To do:
#1 In the blog post below about not having a driver's license, what age does the writer give for themself?
#2 List every question that, according to the blog post below about not driving, people have asked the writer.
#3 Resume the blog post below about not driving, beginning after its last sentence.

Source document:
# # # #

If you follow this blog, as all 16 of you do, you’ll know that I write about a range of topics. But, I wanted you to also get to know me and about my life. So, I thought I would share something with you. I’m nearly 22 and don’t have a driver’s license and I’ll tell you why.
In Western society, and Australia in particular, driving is seen as this ‘right of passage’ and if you don’t drive you haven’t truly grown up yet. If I mention to someone that I don’t drive a car, I’ll sometimes get a look from them as if to say ‘What’s wrong with you?’. I’ve also been asked things like “How do you survive?” “How do you go out?” “If you don’t have a car, then how do you enjoy life?” I find those notions and questions absolutely ridiculous. Being able to drive has nothing to do with my maturity, ability to look after myself and my ability to enjoy life. Not to bash people who drive regularly, but I think once people start they forget that there are other ways to travel. People become reliant on these metal boxes with wheels that deprive them of the chance to experience the world and the people around them
I don’t know how many times I’ve missed a bus or train. Sure, it’s annoying, but it also allows you to have a new experience. Depending on where you are you can go and find something to do, find somewhere new, walk a different way or talk to someone who would have never met otherwise. Taking public transport gives you skills too. I have learned to be more patient, resilient and street wise on my hundreds of travels. I can also go places alone, which is something I’ve noticed that some people struggle with. I can put my headphones on, and it gives me a chance to decompress from my day. It’s relaxing just going with the flow, rather than thinking about driving. Not driving is also great for the environment, and I feel good about not polluting the world as much.

# # # #

Information provided:
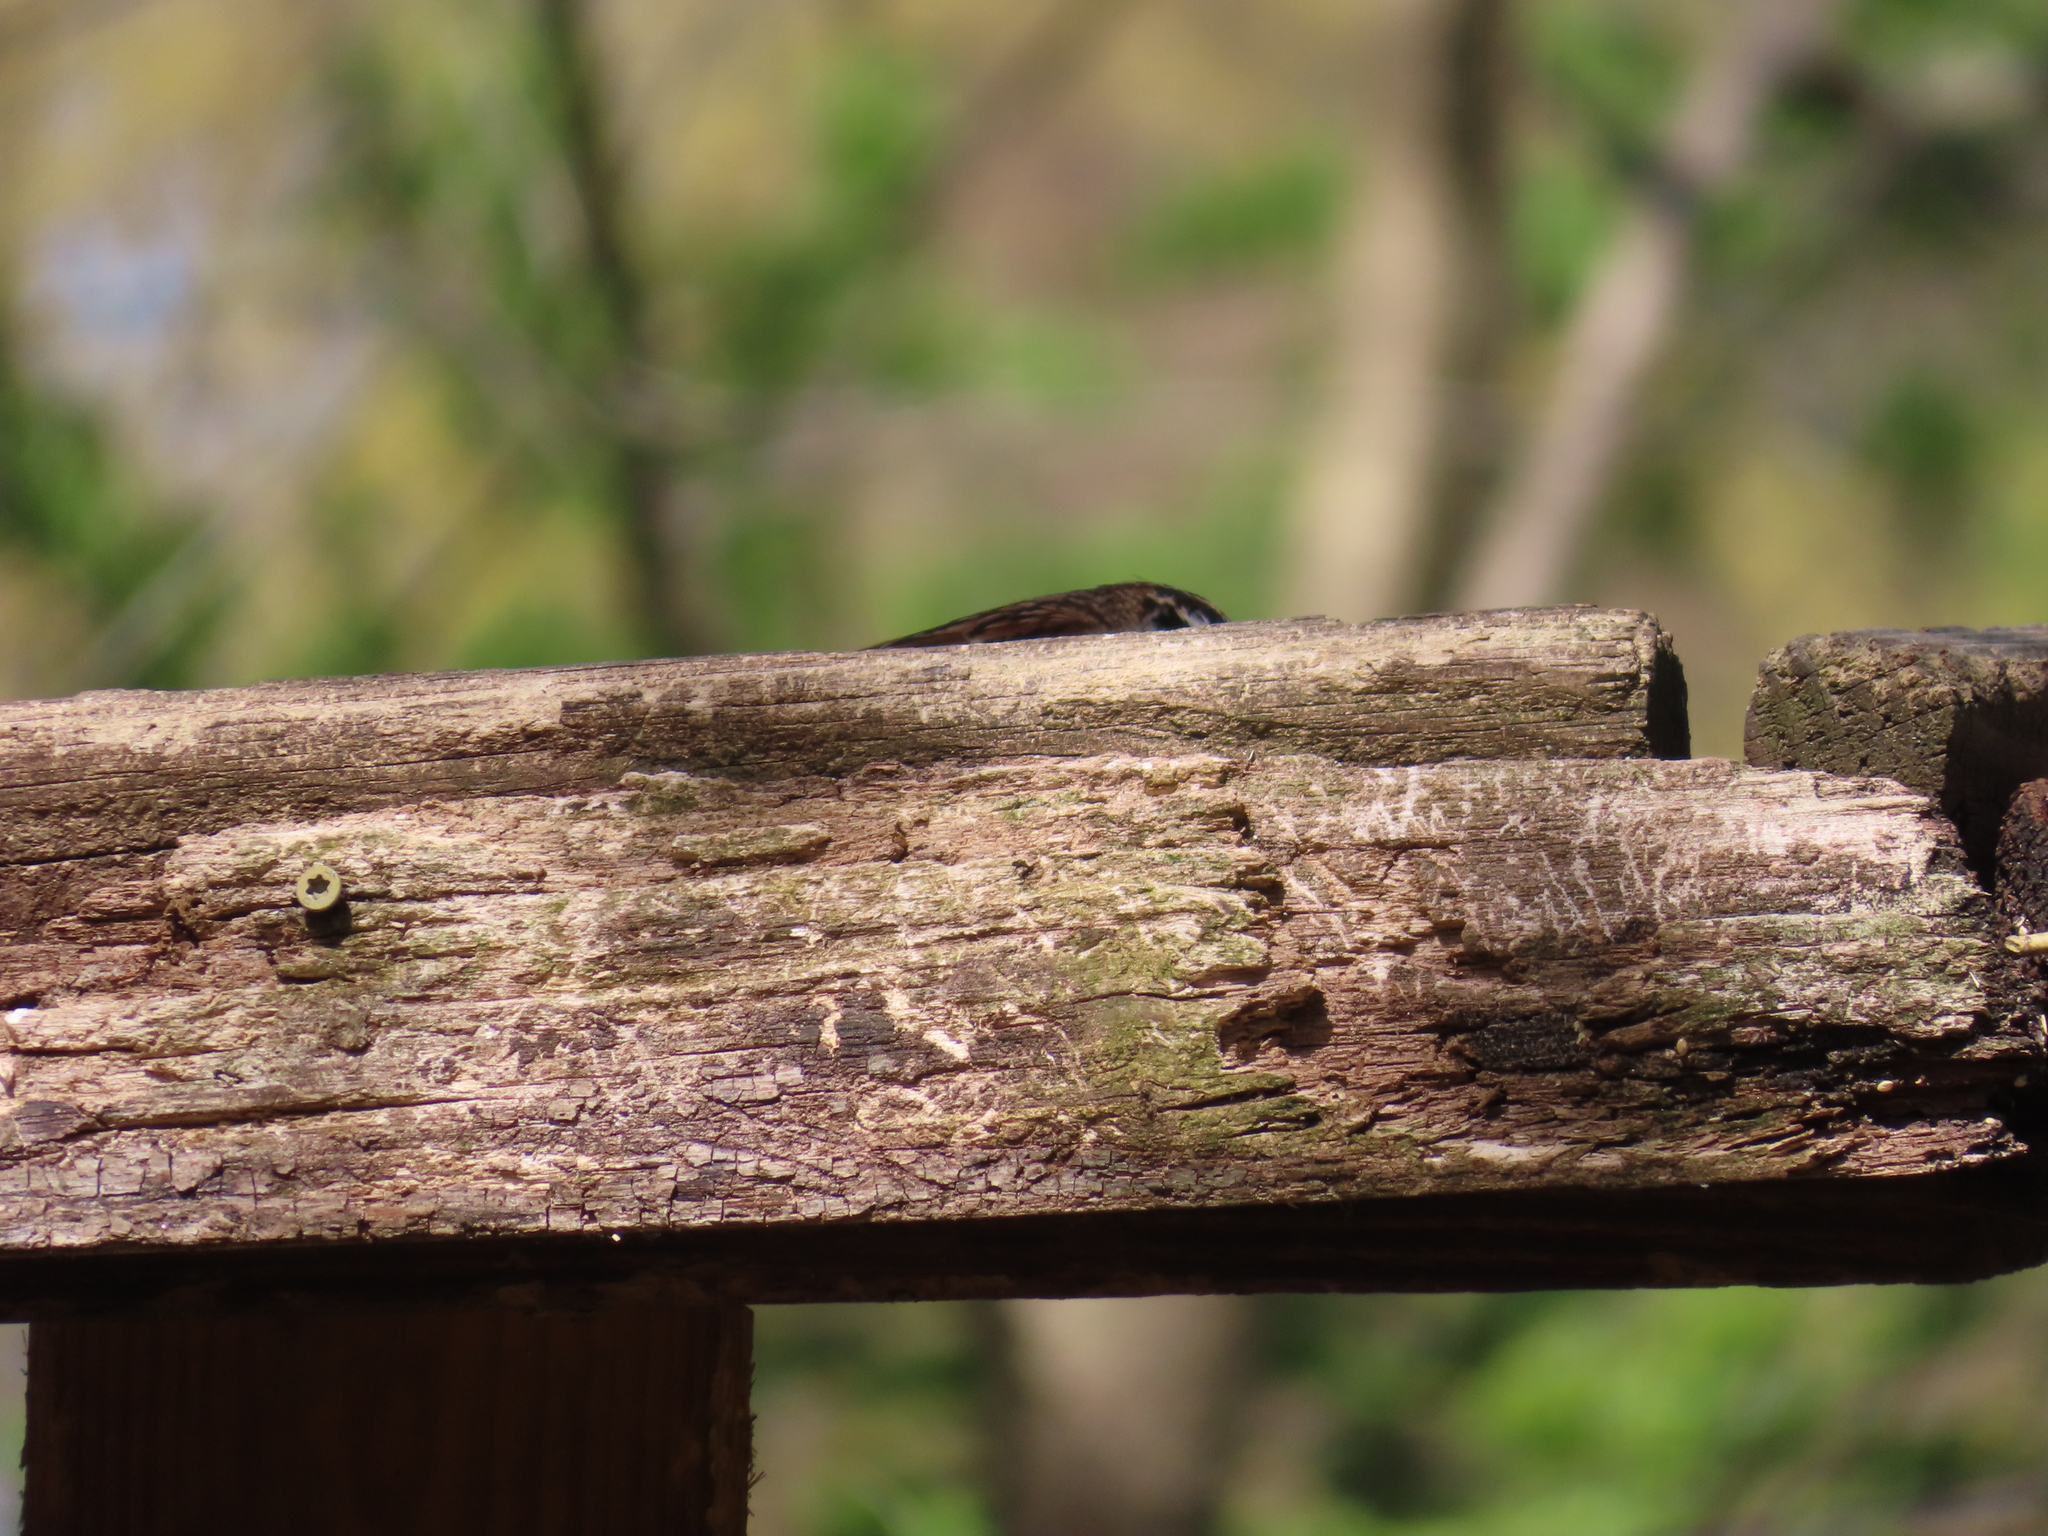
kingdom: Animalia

# # # #

Task-by-task outputs:
#1 Nearly 22.

#2
- "How do you survive?"
- "How do you go out?"
- "If you don't have a car, then how do you enjoy life?"

#3
Not to mention that fact that driving is expensive and stressful! Being afraid is a big reason why I didn’t start learning until now.
Don’t get me wrong, driving has a lot of good points. I’m actually learning to drive now because I’ve reached a point in my life where I need a car. Not so much for me, but for my family. But, I think that I could have gone a lot longer without driving and it would have suited me fine. A car is the ultimate symbol of individualism, and I think people should rely on them a little less and explore the world a little more.